Information Security Governance Manager

We are the leading provider of professional services to the middle market globally, our purpose is to instill confidence in a world of change, empowering our clients and people to realize their full potential. Our exceptional people are the key to our unrivaled, inclusive culture and talent experience and our ability to be compelling to our clients. You’ll find an environment that inspires and empowers you to thrive both personally and professionally. There’s no one like you and that’s why there’s nowhere like RSM.

The Information Security Governance Manager is responsible for leading and coordinating multiple information security-governance, risk, and compliance- related activities. This includes coordination of ISO 27001 audit activities, management of Information Security program documentation, managing security awareness training course content, and supporting client due diligence by responding to client security questionnaires, requests for proposal, and requests for information.

Essential Duties

• Coordinate ISO 27001 Audit Activities: Liaise, plan and coordinate ISO 27001 certification audits including coordination with auditors and control owners. Liaise with auditors to gather and evaluate evidence for ISO 27001 audits, drive remediation efforts and report on potential risks.

• Manage Information Security Program Documentation: Lead the process of reviewing and updating information security policy, standards, procedures, and related documentation. Provide Subject Matter Expertise and leadership in the areas of security policies, standards and related compliance.

• Provide Client Due Diligence Support: Respond to and complete client security questionnaires, requests for proposals, and requests for information.

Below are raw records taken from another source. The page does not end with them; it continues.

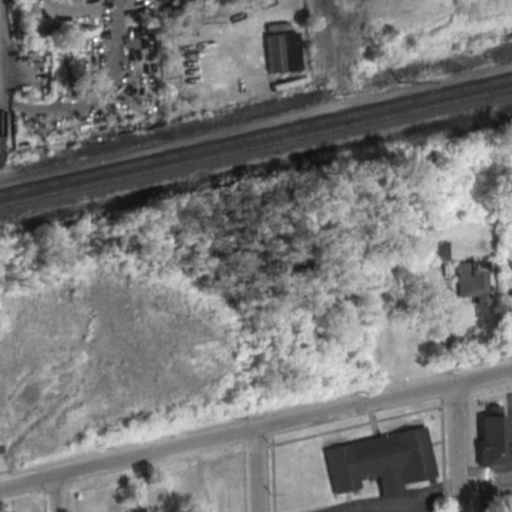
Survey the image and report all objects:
building: (282, 51)
power tower: (399, 82)
railway: (256, 135)
railway: (256, 148)
building: (473, 280)
road: (478, 363)
road: (471, 384)
road: (442, 392)
road: (489, 393)
road: (457, 401)
road: (358, 424)
road: (256, 429)
road: (272, 431)
building: (493, 437)
road: (244, 438)
road: (259, 447)
road: (457, 447)
road: (473, 450)
road: (444, 454)
building: (381, 460)
building: (382, 460)
road: (159, 470)
road: (259, 470)
road: (273, 474)
road: (74, 476)
road: (245, 478)
road: (63, 492)
building: (184, 492)
road: (57, 493)
road: (76, 496)
road: (397, 497)
building: (161, 500)
road: (22, 501)
parking lot: (391, 501)
road: (45, 502)
road: (414, 503)
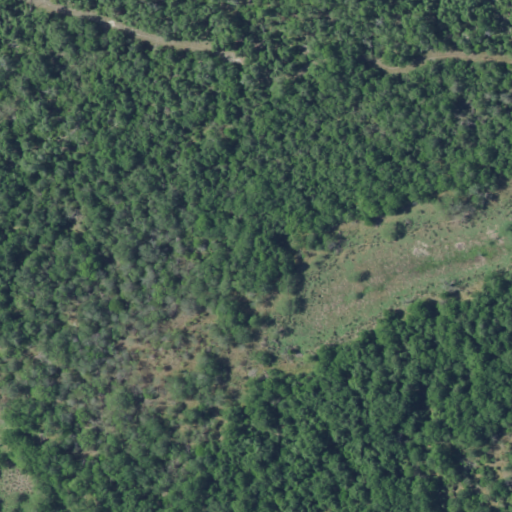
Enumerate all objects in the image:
road: (250, 86)
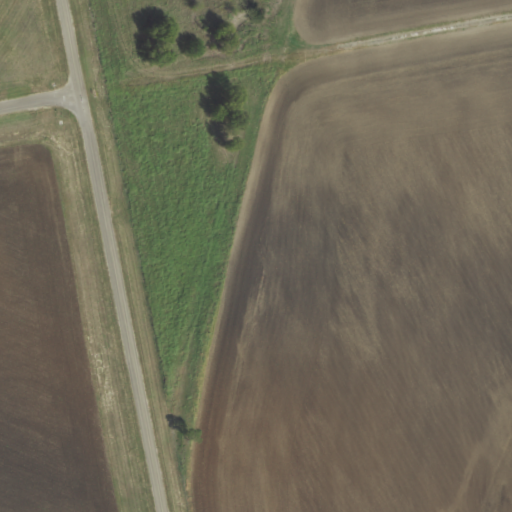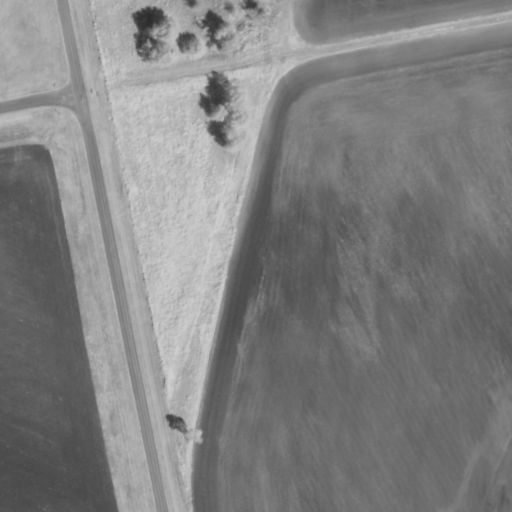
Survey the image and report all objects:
road: (1, 2)
road: (283, 30)
road: (395, 38)
road: (80, 48)
road: (45, 103)
building: (138, 126)
railway: (209, 256)
road: (131, 304)
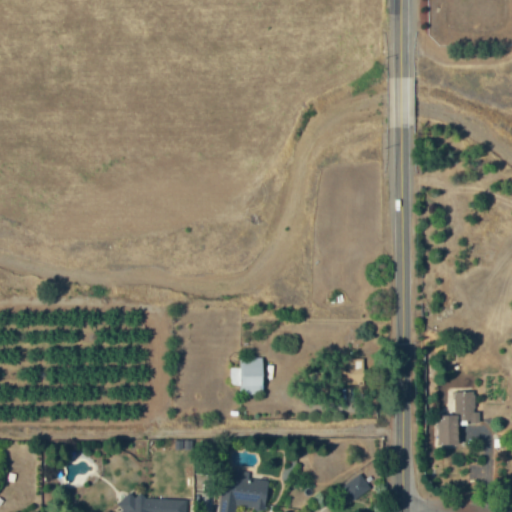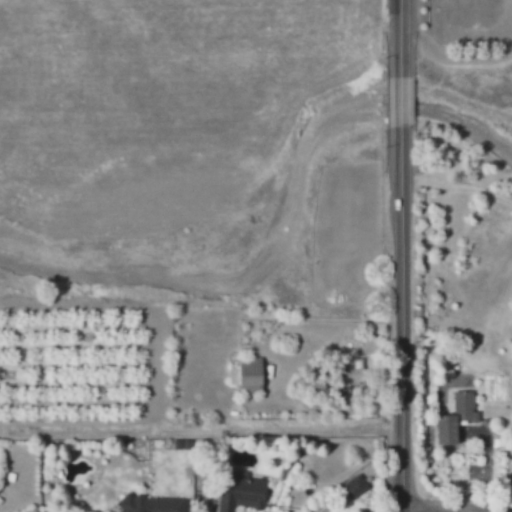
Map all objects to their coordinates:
road: (395, 35)
road: (396, 96)
road: (398, 316)
building: (353, 371)
building: (248, 375)
building: (457, 418)
building: (355, 487)
building: (241, 492)
building: (150, 504)
road: (455, 504)
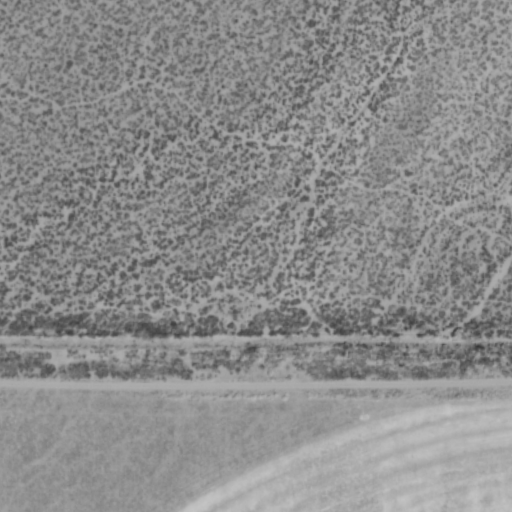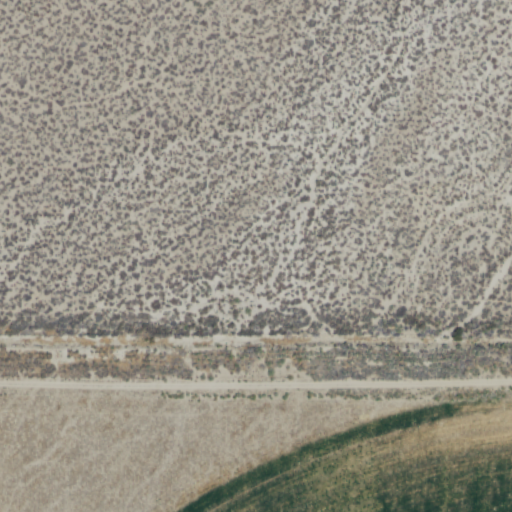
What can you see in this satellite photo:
road: (256, 384)
crop: (377, 462)
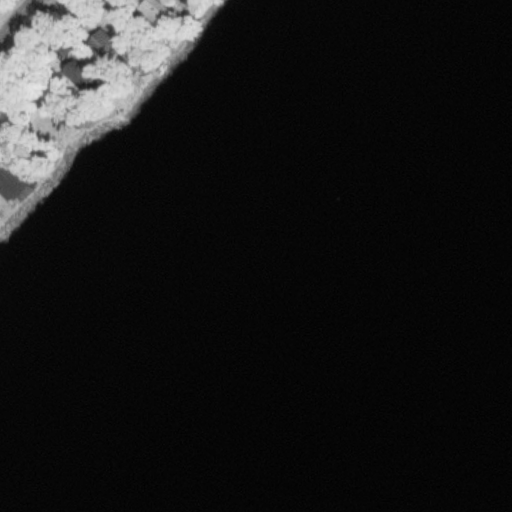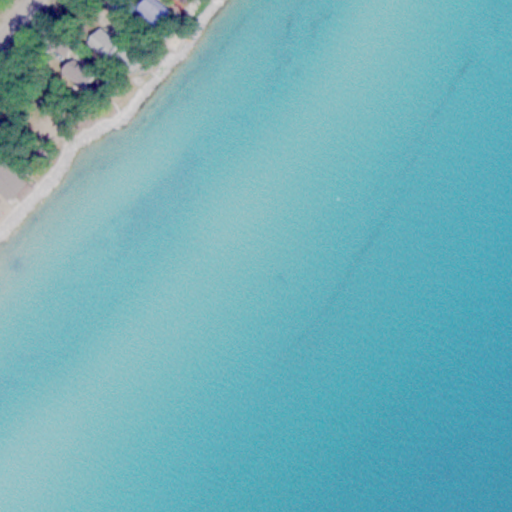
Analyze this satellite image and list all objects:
building: (150, 10)
road: (16, 18)
building: (102, 41)
building: (129, 51)
building: (8, 179)
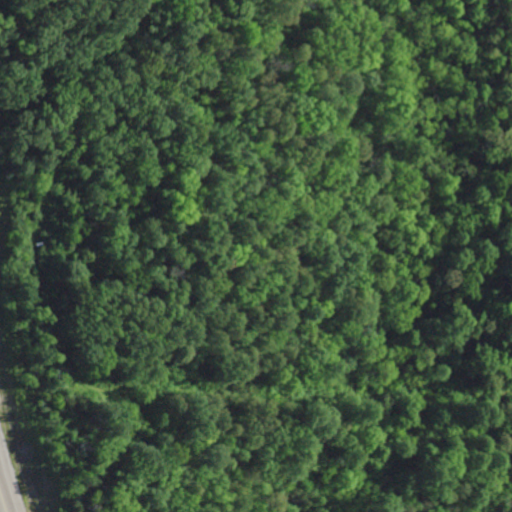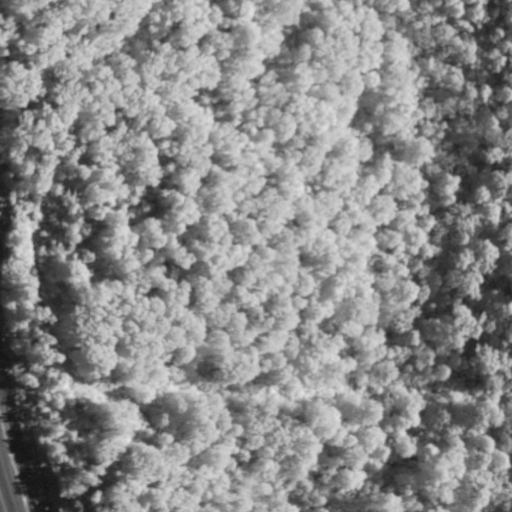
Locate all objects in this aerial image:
road: (5, 491)
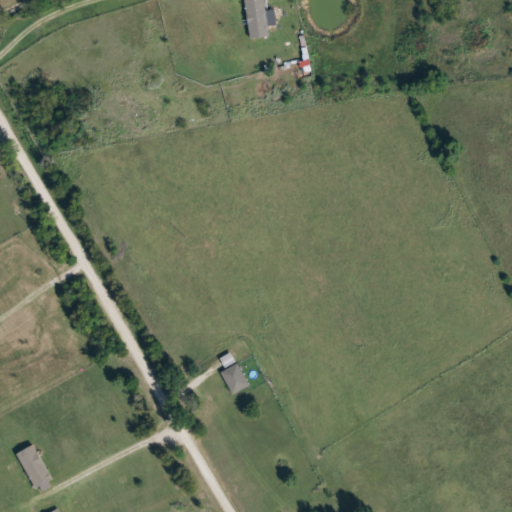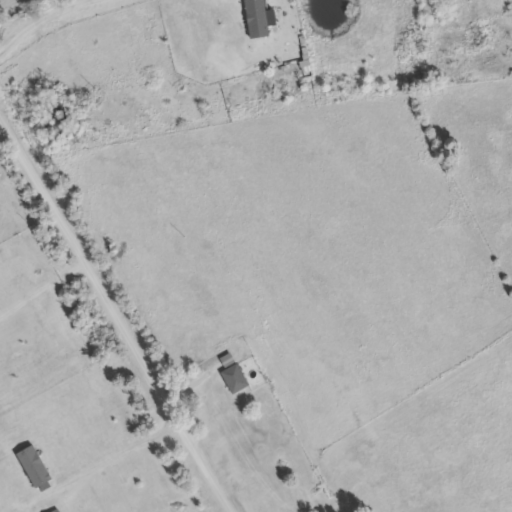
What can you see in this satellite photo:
road: (8, 3)
building: (258, 18)
building: (260, 18)
road: (114, 314)
building: (235, 373)
building: (236, 379)
building: (36, 467)
building: (36, 468)
building: (60, 511)
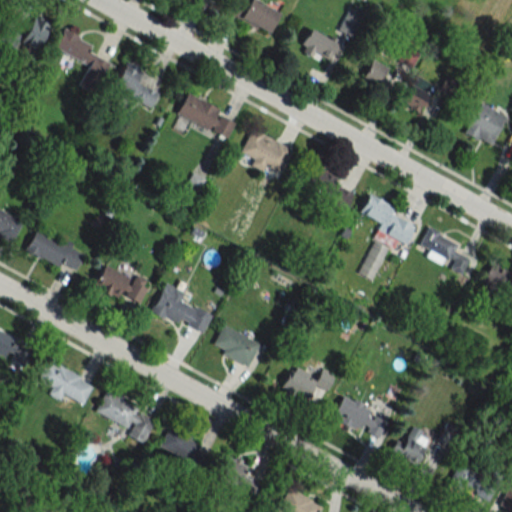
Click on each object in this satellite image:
building: (252, 13)
road: (140, 21)
building: (33, 33)
building: (316, 46)
building: (79, 53)
building: (81, 58)
building: (405, 58)
building: (372, 72)
building: (131, 85)
building: (416, 94)
road: (306, 112)
building: (202, 115)
building: (204, 115)
building: (483, 124)
building: (262, 151)
building: (263, 152)
building: (326, 187)
building: (384, 218)
building: (8, 224)
building: (8, 225)
building: (436, 246)
building: (51, 249)
building: (53, 250)
building: (371, 260)
building: (497, 278)
building: (117, 284)
building: (119, 284)
building: (177, 308)
building: (176, 309)
building: (233, 344)
building: (233, 345)
building: (13, 349)
building: (60, 380)
building: (304, 381)
building: (63, 382)
road: (225, 387)
road: (206, 397)
road: (188, 408)
building: (123, 414)
building: (356, 416)
building: (177, 444)
building: (409, 445)
building: (236, 474)
building: (471, 480)
building: (474, 480)
building: (506, 495)
building: (506, 498)
building: (295, 503)
building: (295, 503)
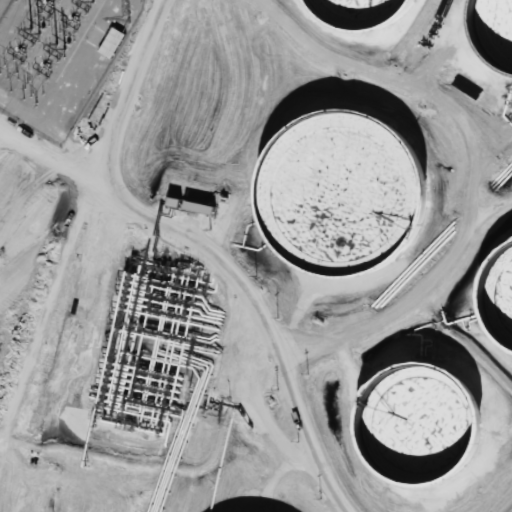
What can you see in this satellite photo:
building: (362, 12)
storage tank: (365, 13)
building: (365, 13)
building: (495, 30)
storage tank: (496, 30)
building: (496, 30)
power substation: (58, 56)
building: (342, 194)
storage tank: (346, 195)
building: (346, 195)
building: (190, 206)
storage tank: (500, 295)
building: (500, 295)
building: (498, 297)
building: (418, 424)
storage tank: (423, 425)
building: (423, 425)
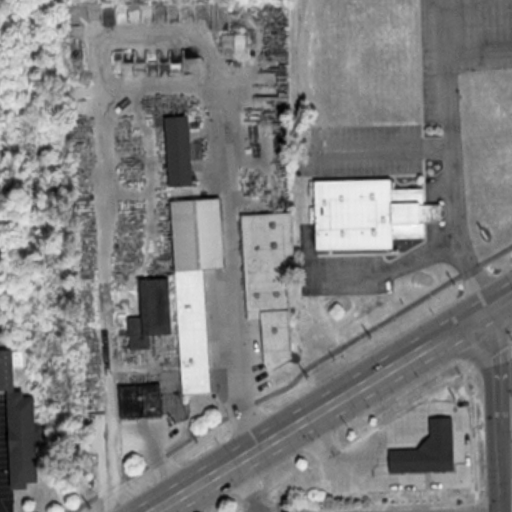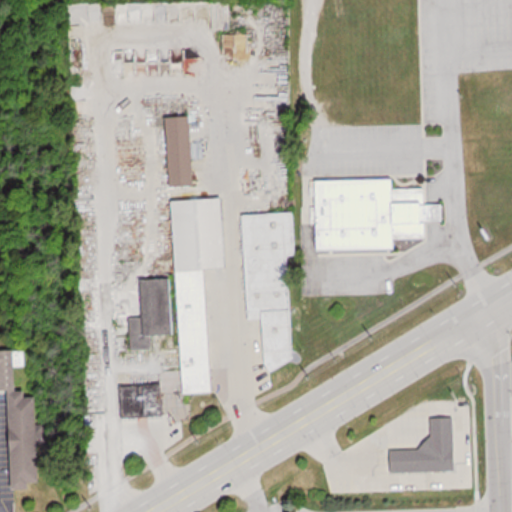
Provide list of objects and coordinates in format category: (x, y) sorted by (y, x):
road: (138, 89)
building: (183, 152)
building: (183, 152)
road: (454, 155)
building: (373, 214)
building: (373, 215)
building: (272, 273)
building: (272, 274)
building: (199, 284)
building: (199, 285)
building: (155, 313)
building: (156, 313)
building: (144, 400)
building: (144, 400)
road: (329, 401)
road: (460, 405)
road: (492, 410)
building: (23, 421)
building: (20, 431)
building: (431, 450)
building: (431, 450)
road: (148, 453)
road: (238, 511)
road: (260, 511)
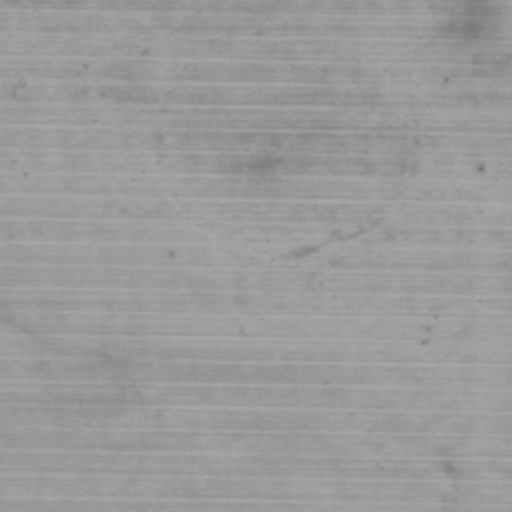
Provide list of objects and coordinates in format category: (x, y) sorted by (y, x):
crop: (256, 256)
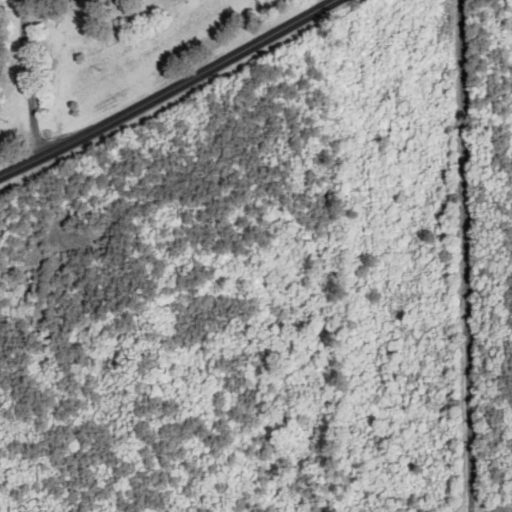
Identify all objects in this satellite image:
road: (167, 87)
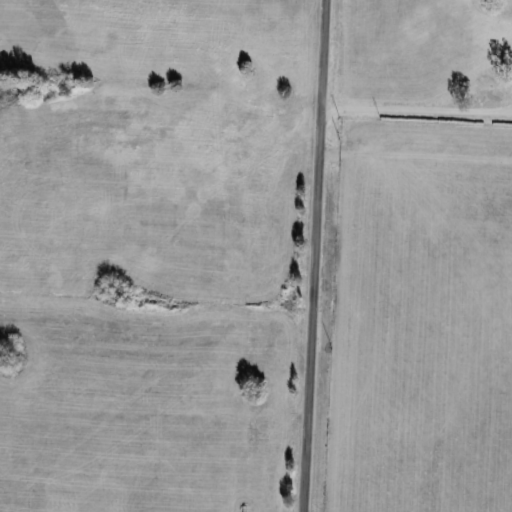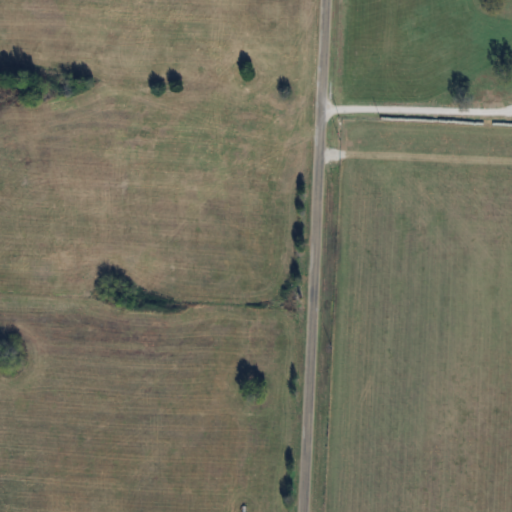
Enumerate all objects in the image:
road: (416, 112)
road: (313, 256)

• Security Awareness Content Creation and Oversight: Manage and coordinate updates to security awareness course content, periodic articles, and report / escalate delinquencies.

EDUCATION/CERTIFICATIONS

Required:

• Bachelor’s degree or equivalent work experience

Preferred:

• CISSP, CISA

• Master’s degree in a relevant field

TECHNICAL/SOFT SKILLS

Required:

• Technical writing

• Critical and structured thinking, formal analytic methods

• Ability to brief executives and a variety of stakeholders

• Solid understanding of security applied to OS, applications, networking, cloud, mobile, etc.

• Ability to perform under pressure and handle multiple priorities

EXPERIENCE

Required:

·       10+ years of information security experience

·       Experience and familiarity with the ISO 27001 standard

LEADERSHIP SKILLS

Required:

·       Required: strong leadership skills

·       Required: excellent conflict resolution skills

·       Required: excellent written and oral communication

Preferred:

. Management experience

You want your next step to be the right one. You’ve worked hard to get where you are today. And now you’re ready to use your unique skills, talents and personality to achieve great things. RSM is a place where you are valued as an individual, mentored as a future leader, and recognized for your accomplishments and potential. Working directly with clients, key decision makers and business owners across various industries and geographies, you’ll move quickly along the learning curve and our clients will benefit from your fresh perspective.

Experience RSM. Experience the power of being understood.